Stored entries:
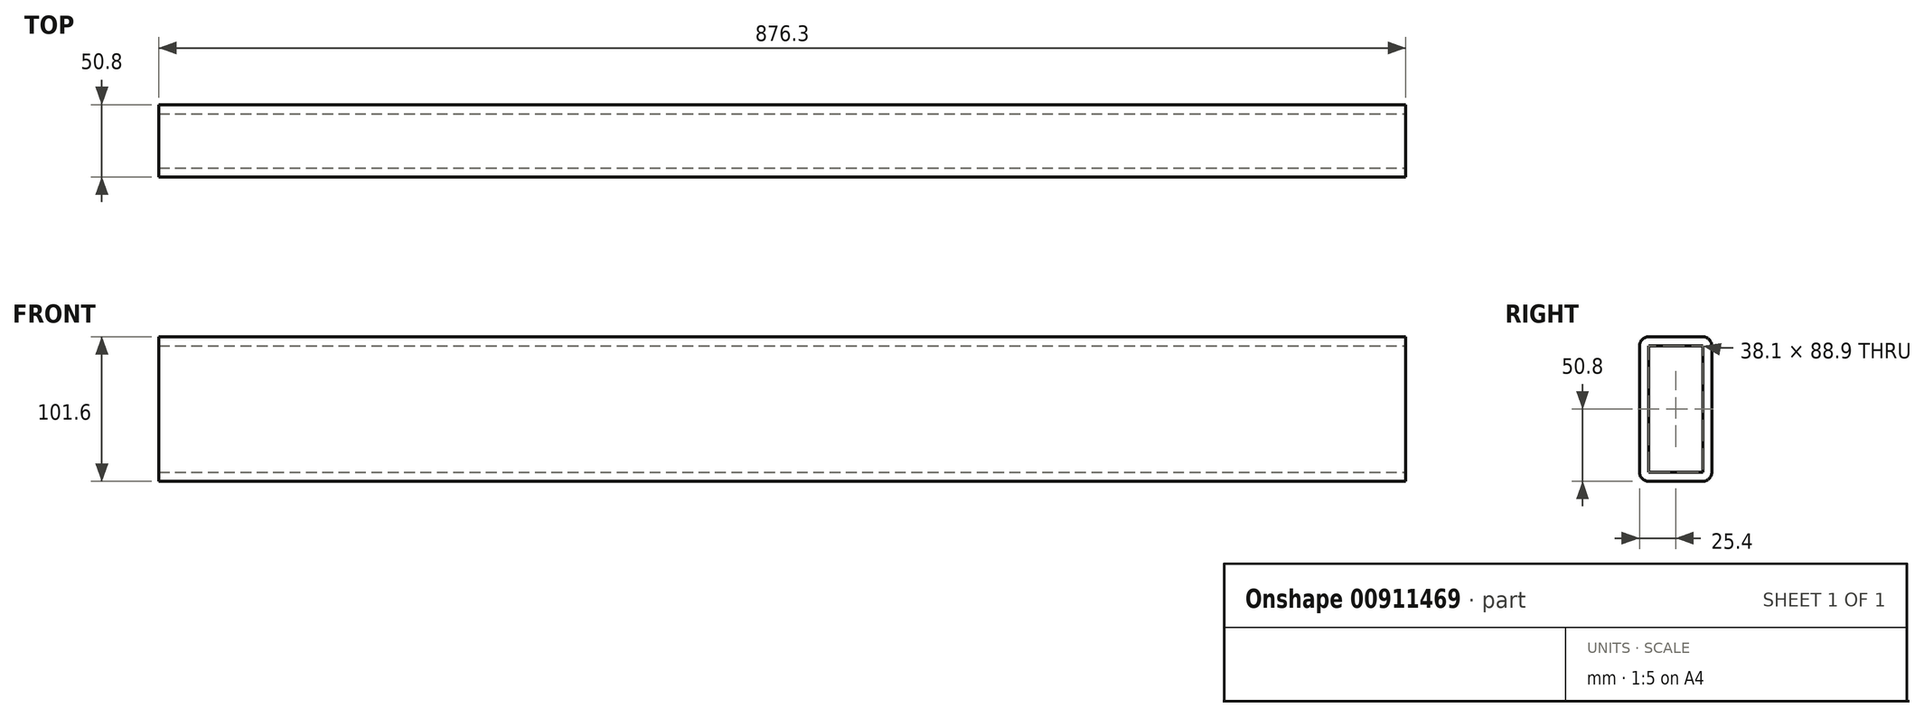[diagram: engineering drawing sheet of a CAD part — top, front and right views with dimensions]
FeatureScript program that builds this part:
annotation { "Feature Type Name" : "Feature", "Feature Type Description" : "" }
export const myFeature = defineFeature(function(context is Context, id is Id, definition is map)
    precondition{}
    {
        {
            var Q0;
            Q0=qCreatedBy(makeId("Right.planeOp"),FACE);
            var sketch = newSketch(context, id + "F0", { "sketchPlane" : qUnion([Q0])});
            skLineSegment(sketch, "E0.bottom", {"start": v(19.05, 50.8) * mm, "end": v(-19.05, 50.8) * mm});
            skLineSegment(sketch, "E0.top", {"start": v(19.05, -50.8) * mm, "end": v(-19.05, -50.8) * mm});
            skLineSegment(sketch, "E0.left", {"start": v(25.4, 44.45) * mm, "end": v(25.4, -44.45) * mm});
            skLineSegment(sketch, "E0.right", {"start": v(-25.4, 44.45) * mm, "end": v(-25.4, -44.45) * mm});
            skPoint(sketch, "E0.middle", {"position": v(0, 0) * mm});
            skPoint(sketch, "E1.visualSharp", {"position": v(-25.4, 50.8) * mm});
            skArc(sketch, "E1.filletArc", {"start": v(-19.05, 50.8) * mm, "mid": v(-23.54, 48.94) * mm, "end": v(-25.4, 44.45) * mm});
            skPoint(sketch, "E2.visualSharp", {"position": v(-25.4, -50.8) * mm});
            skArc(sketch, "E2.filletArc", {"start": v(-25.4, -44.45) * mm, "mid": v(-23.54, -48.94) * mm, "end": v(-19.05, -50.8) * mm});
            skPoint(sketch, "E3.visualSharp", {"position": v(25.4, -50.8) * mm});
            skArc(sketch, "E3.filletArc", {"start": v(19.05, -50.8) * mm, "mid": v(23.54, -48.94) * mm, "end": v(25.4, -44.45) * mm});
            skPoint(sketch, "E4.visualSharp", {"position": v(25.4, 50.8) * mm});
            skArc(sketch, "E4.filletArc", {"start": v(25.4, 44.45) * mm, "mid": v(23.54, 48.94) * mm, "end": v(19.05, 50.8) * mm});
            skLineSegment(sketch, "E5.0", {"start": v(-19.05, 44.45) * mm, "end": v(-19.05, -44.45) * mm});
            skLineSegment(sketch, "E5.1", {"start": v(19.05, 44.45) * mm, "end": v(-19.05, 44.45) * mm});
            skLineSegment(sketch, "E5.2", {"start": v(19.05, 44.45) * mm, "end": v(19.05, -44.45) * mm});
            skLineSegment(sketch, "E5.3", {"start": v(19.05, -44.45) * mm, "end": v(-19.05, -44.45) * mm});
            skSolve(sketch);
        }
        {
            var Q0;
            Q0=makeQuery(id+"F0.imprint","IMPRINT",FACE,{"disambiguationData":[TD([[makeQuery(id+"F0.imprint","IMPRINT",EDGE,{"derivedFrom":sQuery(id+"F0.wireOp",EDGE,"E0.bottom")}),1.0]])]});
            extrude(context, id + "F1", {"entities" : qUnion([Q0]), "oppositeDirection" : true, "depth" : 876.3 * mm, "offsetDistance" : 25.4 * mm});
        }
    });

• [DIRECTION]: Rewrite the records from their start through the line containing "var sketch = newSketch(context, id", replacing every "Q0" with "planeQuery" and changing nothing else. Leave the pictures out of your answer.

• [RESULT OF THIS TASK]:
[diagram: engineering drawing sheet of a CAD part — top, front and right views with dimensions]
FeatureScript program that builds this part:
annotation { "Feature Type Name" : "Feature", "Feature Type Description" : "" }
export const myFeature = defineFeature(function(context is Context, id is Id, definition is map)
    precondition{}
    {
        {
            var planeQuery;
            planeQuery=qCreatedBy(makeId("Right.planeOp"),FACE);
            var sketch = newSketch(context, id + "F0", { "sketchPlane" : qUnion([planeQuery])});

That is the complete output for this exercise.